February is National Bird-Feeding Month in the United States. This celebratory month was created to educate the public on the wild bird feeding and watching hobby. Because of National Bird-Feeding Month, February has become the month most recognized with wild bird feeding promotions and activities.

==History==
On February 23, 1994, Congressman John Porter (R-IL) proclaimed February as National Bird-Feeding Month when he read a resolution into the Congressional Record. Below is the formal resolution that he read.

"Mr. Speaker, I would like to recognize February, one of the most difficult months in the United States for wild birds, as National Bird-Feeding Month. During this month, individuals are encouraged to provide food, water, and shelter to help wild birds survive. This assistance benefits the environment by supplementing the wild bird's natural diet of weed seeds and insects. Currently, one-third of the U.S. adult population feeds wild birds in their backyards.

In addition, Mr. Speaker, backyard bird feeding is an entertaining, educational, and inexpensive pastime enjoyed by children and adults.
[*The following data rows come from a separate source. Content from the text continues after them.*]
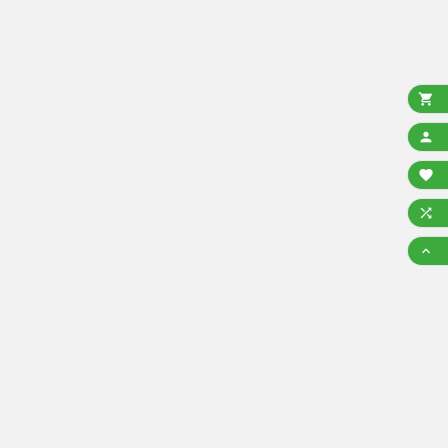




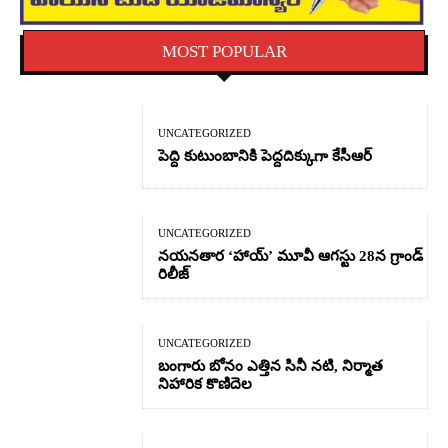
MOST POPULAR
UNCATEGORIZED
పెద్ది కుటుంబానికి పెద్దదిక్కుగా కేసీఆర్
UNCATEGORIZED
నయనతార ‘హాయ్’ మూవీ ఆగస్టు 28న గ్రాండ్
రిలీజ్
UNCATEGORIZED
బంగారు బోనం ఎత్తిన సినీ నటి, నిర్మాత
నిహారిక కొణిదెల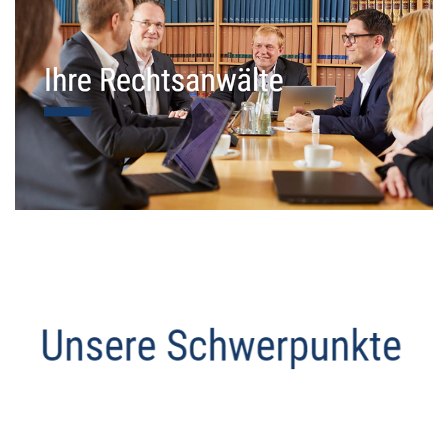
Datenschutz Anwalt
Dienstleistung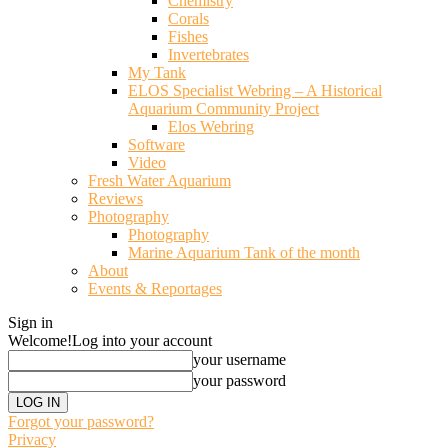
Chemistry
Corals
Fishes
Invertebrates
My Tank
ELOS Specialist Webring – A Historical
Aquarium Community Project
Elos Webring
Software
Video
Fresh Water Aquarium
Reviews
Photography
Photography
Marine Aquarium Tank of the month
About
Events & Reportages
Sign in
Welcome!
Log into your account
your username
your password
Forgot your password?
Privacy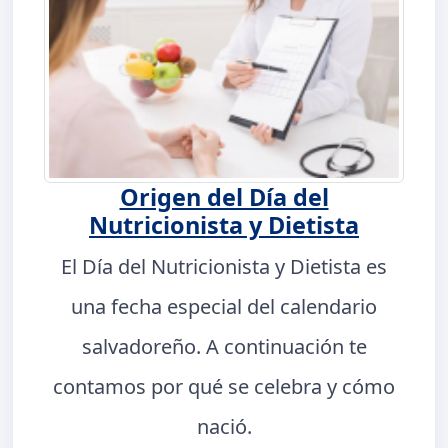
Origen del Día del
Nutricionista y Dietista
El Día del Nutricionista y Dietista es
una fecha especial del calendario
salvadoreño. A continuación te
contamos por qué se celebra y cómo
nació.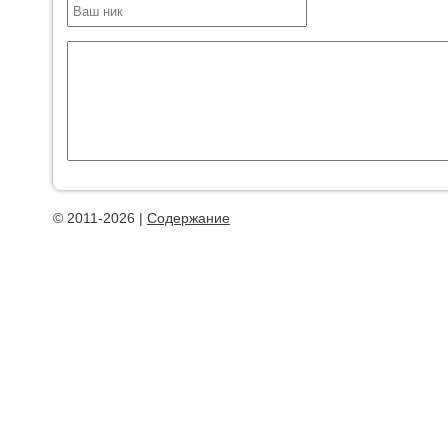
© 2011-2026 |
Содержание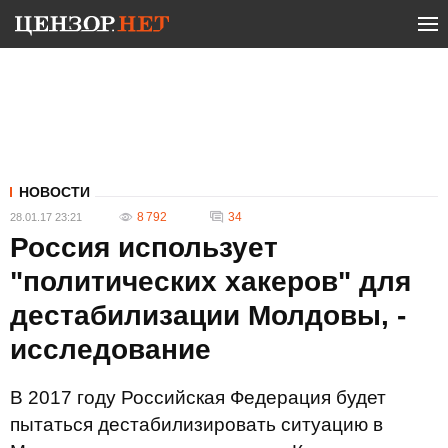
НОВОСТИ
8 792
34
28.01.17 23:21
Россия использует
"политических хакеров" для
дестабилизации Молдовы, -
исследование
В 2017 году Российская Федерация будет
пытаться дестабилизировать ситуацию в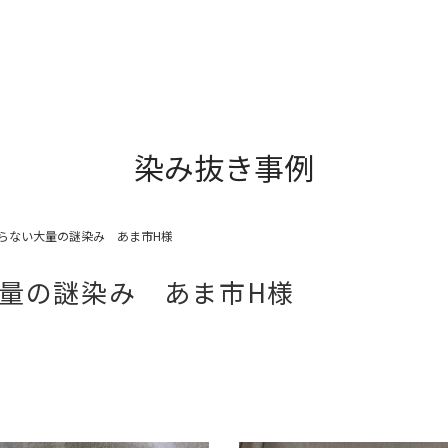
染み抜き事例
らない大量の謎染み あま市H様
量の謎染み あま市H様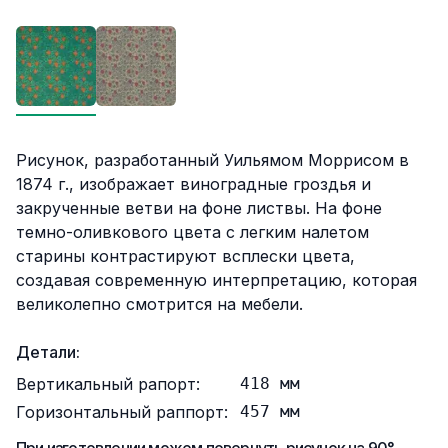
Описание
Рисунок, разработанный Уильямом Моррисом в
1874 г., изображает виноградные гроздья и
закрученные ветви на фоне листвы. На фоне
темно-оливкового цвета с легким налетом
старины контрастируют всплески цвета,
создавая современную интерпретацию, которая
великолепно смотрится на мебели.
Детали:
Вертикальный рапорт:
418
мм
Горизонтальный раппорт:
457
мм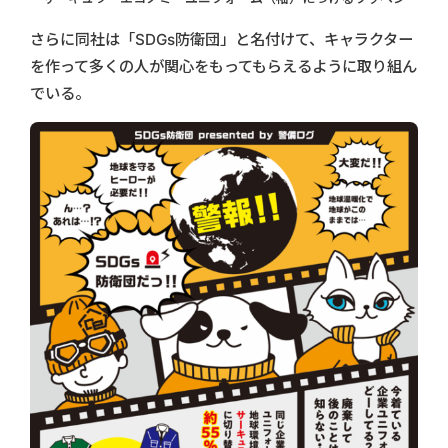
さらに同社は「SDGs防衛団」と名付けて、キャラクター
を作って多くの人が関心をもってもらえるように取り組ん
でいる。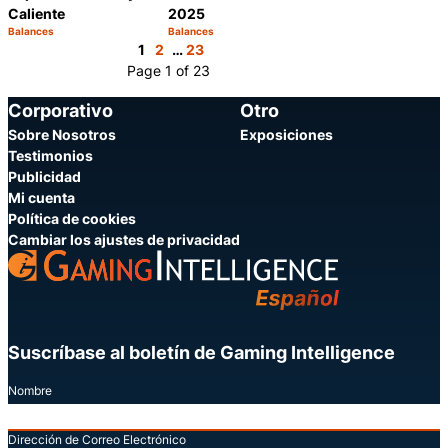
Caliente
2025
Balances
Balances
Categoría:
Categoría:
Compartir
Compartir
1
2
…
23
Page 1 of 23
Corporativo
Otro
Sobre Nosotros
Exposiciones
Testimonios
Publicidad
Mi cuenta
Política de cookies
Cambiar los ajustes de privacidad
Suscríbase al boletín de Gaming Intelligence
Nombre
Dirección de Correo Electrónico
Bird feeding provides a needed break from today's frantic lifestyles. Adults enjoy the relaxation and peacefulness afforded by watching birds -- nature serves to relieve the stress and can get one's day going on a tranquil note.

Young children are naturally drawn to the activities involved in feeding wild birds, which can serve as excellent educational tools. Children can identify different species of birds with a field guide and can learn about the birds' feeding and living habits. These observations can then provide excellent research opportunities for school projects and reports.

Feeding wild birds in the backyard is an easy hobby to start and need not overtax the family budget. It can be as simple as mounting a single feeder outside a window and filling it with bird seed mix. For many people, the hobby progresses from there. They discover the relationship between the type and location of feeders, and the seeds offered in them, and the number and varieties of birds attracted. Parents can challenge an inquisitive child's mind as they explore together these factors in trying to encourage visits by their favorite birds."

In 2013, Westbrook Boys Varsity Basketball began their state playoff run with the theme "Feed The Birds."

==Past themes==
Each year, a new theme for National Bird-Feeding Month is selected, and promoted by the National Bird-Feeding Society. The theme for 2012 was "If You Feed Them, They Will Come..."

The theme for 2011 was "Most Wanted - America's Top Ten Backyard Birds" and features ten species from the east and west that are among the most popular to attract. In 2010, the theme was "Hatching Out – An Introduction to the Wild Bird Feeding Hobby."